[Your objective]: Below are records with pictures. Reproduce exactly the lines from the line with "I’ve lost my password!" to the line with "it enables high", inclusive, and leave each picture out.

[Available data]:
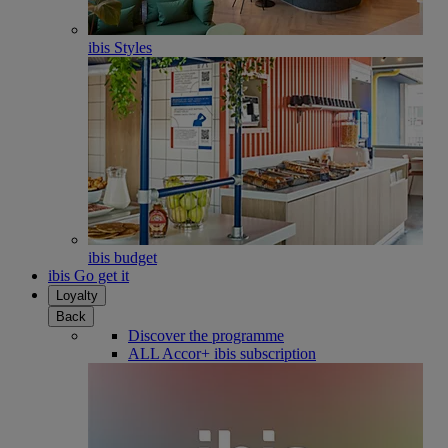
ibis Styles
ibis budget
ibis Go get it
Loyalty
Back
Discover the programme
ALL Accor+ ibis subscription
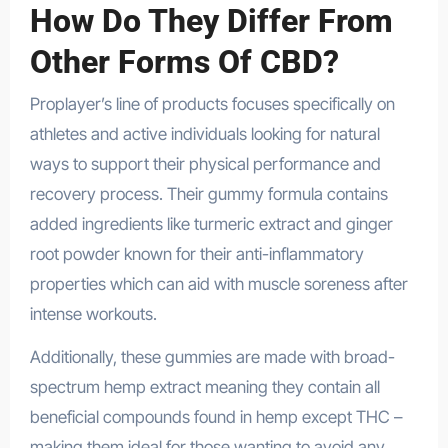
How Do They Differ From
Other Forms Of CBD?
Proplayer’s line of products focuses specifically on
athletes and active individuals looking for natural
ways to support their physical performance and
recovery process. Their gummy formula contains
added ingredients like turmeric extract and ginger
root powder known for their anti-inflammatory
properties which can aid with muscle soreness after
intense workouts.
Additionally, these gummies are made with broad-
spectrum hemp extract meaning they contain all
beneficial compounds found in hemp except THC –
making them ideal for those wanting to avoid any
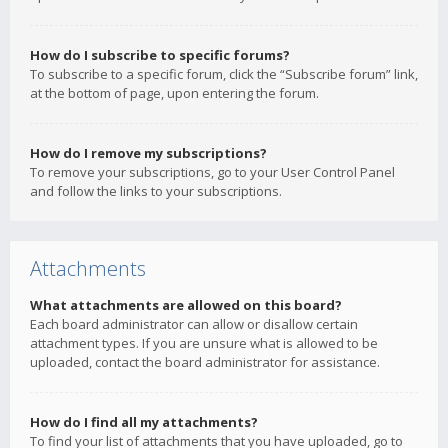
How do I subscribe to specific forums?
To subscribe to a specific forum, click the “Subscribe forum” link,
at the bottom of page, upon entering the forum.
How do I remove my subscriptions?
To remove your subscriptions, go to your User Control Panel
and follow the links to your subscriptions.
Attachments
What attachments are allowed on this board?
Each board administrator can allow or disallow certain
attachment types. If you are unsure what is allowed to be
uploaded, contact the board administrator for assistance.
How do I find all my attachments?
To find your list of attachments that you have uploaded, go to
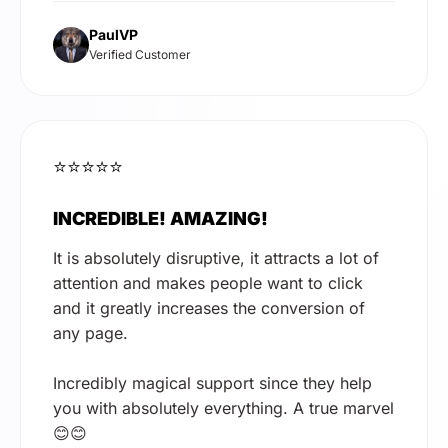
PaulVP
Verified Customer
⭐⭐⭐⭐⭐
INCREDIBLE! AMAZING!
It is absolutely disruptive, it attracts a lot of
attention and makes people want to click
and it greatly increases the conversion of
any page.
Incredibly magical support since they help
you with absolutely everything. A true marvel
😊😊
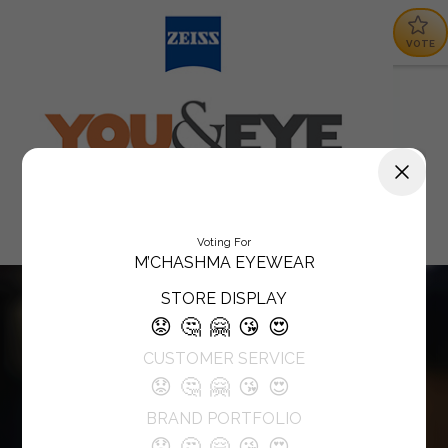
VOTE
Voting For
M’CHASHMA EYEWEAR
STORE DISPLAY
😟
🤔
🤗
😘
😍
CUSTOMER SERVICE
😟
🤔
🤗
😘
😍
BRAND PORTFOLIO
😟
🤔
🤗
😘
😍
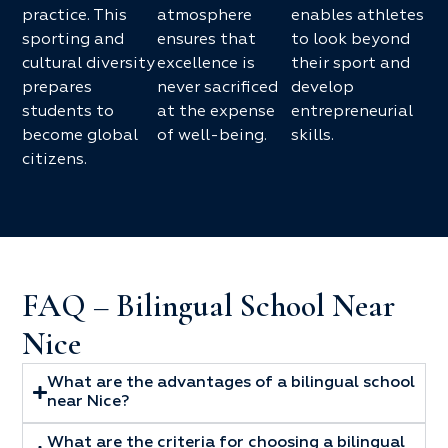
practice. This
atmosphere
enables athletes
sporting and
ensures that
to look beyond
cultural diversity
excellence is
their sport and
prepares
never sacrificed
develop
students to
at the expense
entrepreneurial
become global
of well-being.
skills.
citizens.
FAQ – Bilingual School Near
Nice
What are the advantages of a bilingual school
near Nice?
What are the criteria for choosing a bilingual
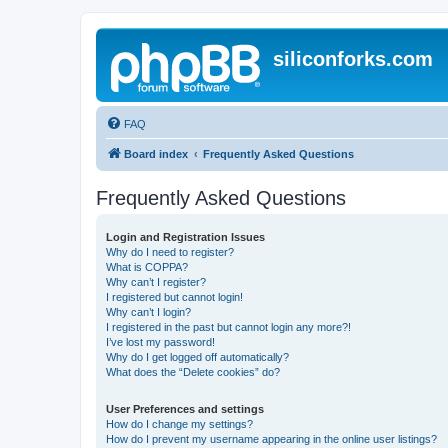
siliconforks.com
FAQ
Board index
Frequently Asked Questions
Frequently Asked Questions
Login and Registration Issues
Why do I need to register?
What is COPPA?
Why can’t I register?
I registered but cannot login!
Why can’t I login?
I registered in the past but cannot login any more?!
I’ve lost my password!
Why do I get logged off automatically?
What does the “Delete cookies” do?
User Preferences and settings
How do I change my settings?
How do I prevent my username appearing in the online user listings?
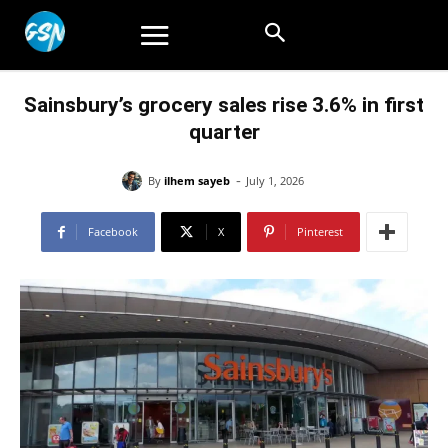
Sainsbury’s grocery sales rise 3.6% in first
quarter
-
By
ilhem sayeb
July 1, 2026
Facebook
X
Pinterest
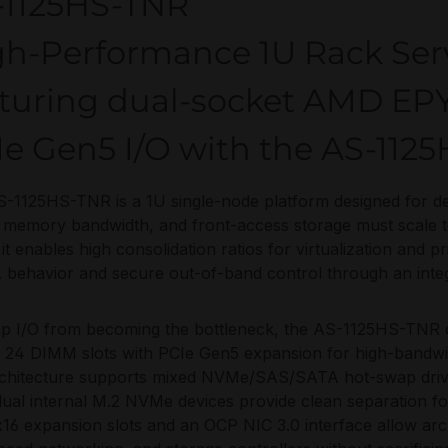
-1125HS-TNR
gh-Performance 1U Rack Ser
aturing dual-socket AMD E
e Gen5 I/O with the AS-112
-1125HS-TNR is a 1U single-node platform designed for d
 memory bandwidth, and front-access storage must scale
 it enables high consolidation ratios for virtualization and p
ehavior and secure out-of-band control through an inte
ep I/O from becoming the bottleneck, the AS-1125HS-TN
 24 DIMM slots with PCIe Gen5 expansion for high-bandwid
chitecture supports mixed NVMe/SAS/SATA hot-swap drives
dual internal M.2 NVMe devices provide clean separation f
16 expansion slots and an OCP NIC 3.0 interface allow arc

...

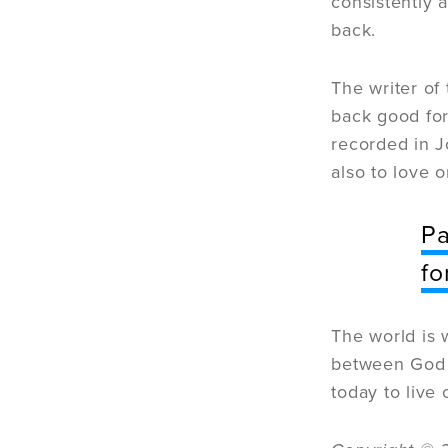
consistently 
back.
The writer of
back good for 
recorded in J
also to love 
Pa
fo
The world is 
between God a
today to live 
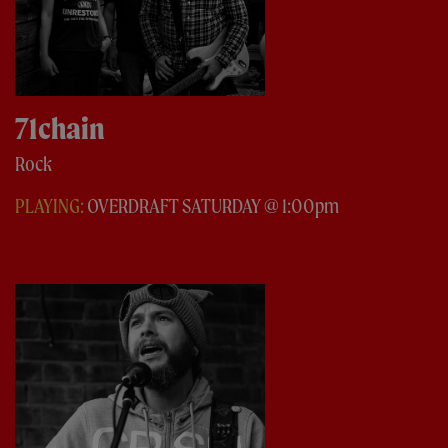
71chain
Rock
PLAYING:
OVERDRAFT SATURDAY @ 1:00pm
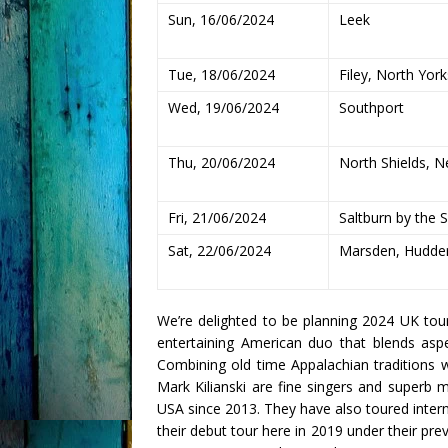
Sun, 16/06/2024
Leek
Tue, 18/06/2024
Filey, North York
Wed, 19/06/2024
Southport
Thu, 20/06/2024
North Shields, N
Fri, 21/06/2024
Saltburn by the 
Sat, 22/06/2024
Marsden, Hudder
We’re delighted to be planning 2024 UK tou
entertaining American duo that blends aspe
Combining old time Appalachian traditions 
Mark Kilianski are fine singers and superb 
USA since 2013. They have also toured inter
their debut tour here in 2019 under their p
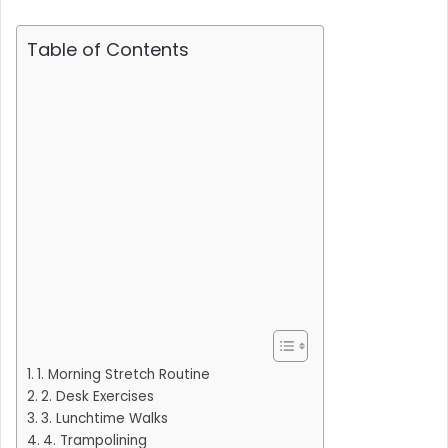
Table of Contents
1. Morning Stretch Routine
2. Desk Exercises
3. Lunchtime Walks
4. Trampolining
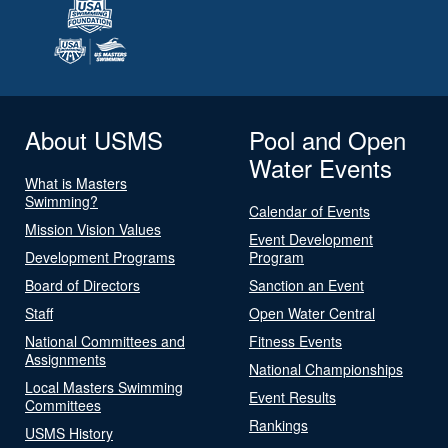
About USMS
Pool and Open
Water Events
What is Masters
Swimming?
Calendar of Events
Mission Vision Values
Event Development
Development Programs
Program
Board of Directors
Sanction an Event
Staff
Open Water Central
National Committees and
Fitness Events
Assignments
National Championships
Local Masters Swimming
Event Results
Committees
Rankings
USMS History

[Result for this exercise]:
I’ve lost my password!
Why do I get logged off automatically?
What does the “Delete cookies” do?
User Preferences and settings
How do I change my settings?
How do I prevent my username appearing in the online user listings?
Sainsbury’s grocery sales rise 3.6% in first
quarter
-
By
ilhem sayeb
July 1, 2026
Facebook
X
Pinterest
-1125HS-TNR
gh-Performance 1U Rack Ser
aturing dual-socket AMD E
e Gen5 I/O with the AS-112
-1125HS-TNR is a 1U single-node platform designed for d
 memory bandwidth, and front-access storage must scale
 it enables high consolidation ratios for virtualization and p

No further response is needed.